Nuclear sclerosis is a hardening of the lens of the eye and causes the lens to have a grayish appearance and is commonly confused with senile cataracts.This greyish-blue haze increases as the dog ages but is NOT a cataract, and does not usually interfere with the dogs vision. Nuclear sclerosis also occurs in humans, and the hardening of the lens with age results in reduced near-vision and this is one reason why people in their 40’s and older need reading glasses because their lenses no longer are soft enough to easily change shape to allow for near vision. Another name for this is presbyopia, which means ‘old eye’.

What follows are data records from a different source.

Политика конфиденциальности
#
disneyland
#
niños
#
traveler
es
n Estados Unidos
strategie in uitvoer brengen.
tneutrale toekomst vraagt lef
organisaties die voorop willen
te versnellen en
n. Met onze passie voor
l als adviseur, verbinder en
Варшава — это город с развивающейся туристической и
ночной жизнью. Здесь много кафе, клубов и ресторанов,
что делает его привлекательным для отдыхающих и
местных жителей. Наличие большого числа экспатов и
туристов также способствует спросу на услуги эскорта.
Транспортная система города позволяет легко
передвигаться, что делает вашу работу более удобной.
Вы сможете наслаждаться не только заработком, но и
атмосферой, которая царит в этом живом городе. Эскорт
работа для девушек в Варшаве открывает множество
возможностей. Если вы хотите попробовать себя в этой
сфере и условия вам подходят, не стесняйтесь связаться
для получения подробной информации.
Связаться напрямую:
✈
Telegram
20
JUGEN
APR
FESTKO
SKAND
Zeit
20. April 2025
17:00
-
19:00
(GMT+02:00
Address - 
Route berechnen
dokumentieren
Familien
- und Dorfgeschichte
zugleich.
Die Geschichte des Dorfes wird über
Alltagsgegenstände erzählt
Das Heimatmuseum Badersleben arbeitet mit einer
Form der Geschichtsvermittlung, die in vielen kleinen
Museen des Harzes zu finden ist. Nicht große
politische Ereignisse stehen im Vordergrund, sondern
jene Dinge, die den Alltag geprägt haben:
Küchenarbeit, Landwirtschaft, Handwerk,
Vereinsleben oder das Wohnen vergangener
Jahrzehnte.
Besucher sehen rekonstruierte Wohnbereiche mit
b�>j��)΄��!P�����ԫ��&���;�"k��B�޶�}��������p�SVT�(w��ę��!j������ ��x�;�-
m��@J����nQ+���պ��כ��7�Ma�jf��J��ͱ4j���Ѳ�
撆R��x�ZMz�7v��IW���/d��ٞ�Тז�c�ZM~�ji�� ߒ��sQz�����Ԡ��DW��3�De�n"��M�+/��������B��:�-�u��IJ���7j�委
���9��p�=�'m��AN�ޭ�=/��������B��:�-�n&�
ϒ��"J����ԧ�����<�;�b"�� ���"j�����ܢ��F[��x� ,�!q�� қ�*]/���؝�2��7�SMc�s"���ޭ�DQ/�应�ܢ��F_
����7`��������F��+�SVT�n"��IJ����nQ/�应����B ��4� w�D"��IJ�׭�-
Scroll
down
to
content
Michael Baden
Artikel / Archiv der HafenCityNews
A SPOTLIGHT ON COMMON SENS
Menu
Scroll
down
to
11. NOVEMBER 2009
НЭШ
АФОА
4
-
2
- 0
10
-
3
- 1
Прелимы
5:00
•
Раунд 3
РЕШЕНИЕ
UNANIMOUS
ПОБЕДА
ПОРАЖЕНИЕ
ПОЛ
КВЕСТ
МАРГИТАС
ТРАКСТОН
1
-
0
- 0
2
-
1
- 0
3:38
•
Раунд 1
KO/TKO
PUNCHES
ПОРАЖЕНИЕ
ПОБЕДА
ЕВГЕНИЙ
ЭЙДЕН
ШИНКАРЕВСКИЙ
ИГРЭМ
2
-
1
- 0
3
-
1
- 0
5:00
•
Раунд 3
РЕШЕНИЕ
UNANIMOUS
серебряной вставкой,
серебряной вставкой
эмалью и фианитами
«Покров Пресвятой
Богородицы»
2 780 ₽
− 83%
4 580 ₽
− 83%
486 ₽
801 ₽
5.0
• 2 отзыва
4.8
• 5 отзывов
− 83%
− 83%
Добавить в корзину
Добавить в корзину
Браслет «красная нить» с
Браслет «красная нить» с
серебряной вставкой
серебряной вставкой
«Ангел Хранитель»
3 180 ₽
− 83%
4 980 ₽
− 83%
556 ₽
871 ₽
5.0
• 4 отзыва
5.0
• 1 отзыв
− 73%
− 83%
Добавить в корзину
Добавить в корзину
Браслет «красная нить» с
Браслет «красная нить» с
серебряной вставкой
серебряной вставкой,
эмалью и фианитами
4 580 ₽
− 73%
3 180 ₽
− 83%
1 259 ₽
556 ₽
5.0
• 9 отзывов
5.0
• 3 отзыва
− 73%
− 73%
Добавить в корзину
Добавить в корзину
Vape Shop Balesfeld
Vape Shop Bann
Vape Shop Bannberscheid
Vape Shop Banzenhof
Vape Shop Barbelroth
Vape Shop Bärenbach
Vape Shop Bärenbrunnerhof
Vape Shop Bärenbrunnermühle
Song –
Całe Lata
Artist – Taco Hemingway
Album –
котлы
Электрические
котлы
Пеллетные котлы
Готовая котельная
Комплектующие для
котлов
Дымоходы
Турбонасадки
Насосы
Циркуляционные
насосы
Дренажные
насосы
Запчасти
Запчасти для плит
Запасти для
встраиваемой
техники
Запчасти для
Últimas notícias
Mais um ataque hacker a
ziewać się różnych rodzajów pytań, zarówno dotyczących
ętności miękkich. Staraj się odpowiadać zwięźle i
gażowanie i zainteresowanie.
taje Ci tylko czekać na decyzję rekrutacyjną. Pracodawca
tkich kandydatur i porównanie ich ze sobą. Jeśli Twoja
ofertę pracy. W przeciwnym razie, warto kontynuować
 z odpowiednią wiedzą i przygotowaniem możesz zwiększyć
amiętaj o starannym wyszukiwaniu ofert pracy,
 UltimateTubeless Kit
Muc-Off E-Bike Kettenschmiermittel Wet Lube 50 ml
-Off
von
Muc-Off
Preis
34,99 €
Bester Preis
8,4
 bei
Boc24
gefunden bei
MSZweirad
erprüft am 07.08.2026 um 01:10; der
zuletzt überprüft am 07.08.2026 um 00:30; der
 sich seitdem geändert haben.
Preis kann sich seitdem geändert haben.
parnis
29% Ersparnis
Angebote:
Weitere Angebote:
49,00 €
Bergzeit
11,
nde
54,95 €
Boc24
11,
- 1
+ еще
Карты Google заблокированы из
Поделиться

It is almost impossible to tell the difference between nuclear sclerosis and cataract in your dog. Even having your family veterinarian evaluate your dog’s eyes might not give you a definitive answer as it is even very difficult for a doctor who is not an ophthalmologist to differentiate between these two conditions. However, veterinary ophthalmologists can tell the difference between nuclear sclerosis and cataract; using specialised equipment and their expertise so it is well worth making sure that you see a specialist to get an accurate diagnosis in the first place and before considering any type of treatment. Also, keep in mind that dogs can develop both nuclear sclerosis and cataracts at the same time.
Dogs also can adapt well if one eye is blind from cataract and the other is not. Often they adapt so well that their owner does not even realise that their dog cannot see out of one eye. Dogs can also adapt well, up to a point, even if both eyes gradually develop severe cataracts; dogs can develop a ‘memory map’ as to where things are in their familiar environment. So also keep in mind that dogs with poor vision usually do not let their owners know that they have a vision problem until it is severe in both eyes. Therefore is is advisable to have a regular check up carried out by a specialist veterinary ophthalmologists so that any eye conditions can be detected early on and treatment started.
Inherited cataracts within pet dogs may well occur on their own or may be affected simultaneously with other conditions of the eye. Obviously a pet dog that is diagnosed with inherited cataracts should not necessarily be used for breeding. Trauma resulting from any kind of dangerous incident can certainly also affect the eye of the pet and cause cataracts to start developing in the injured eye. Fructose is actually also produced, coming from extra glucose, and this also contributes to the issue. Unfortunately, in many of these cases they can easily become very hostile dogs. Cataracts, as well as other conditions of the eye, will eventually lead to blindness if left untreated. This can take several years or just months depending upon the cause of the dogs cataracts. Diabetes is one of the commonest causes of dogs cataracts and all diabetic dogs will develop cataracts because of the constant infusion of sugars into the lens of the eye. If this is the case then the diabetes also needs to be addressed at the same time as treating the cataracts.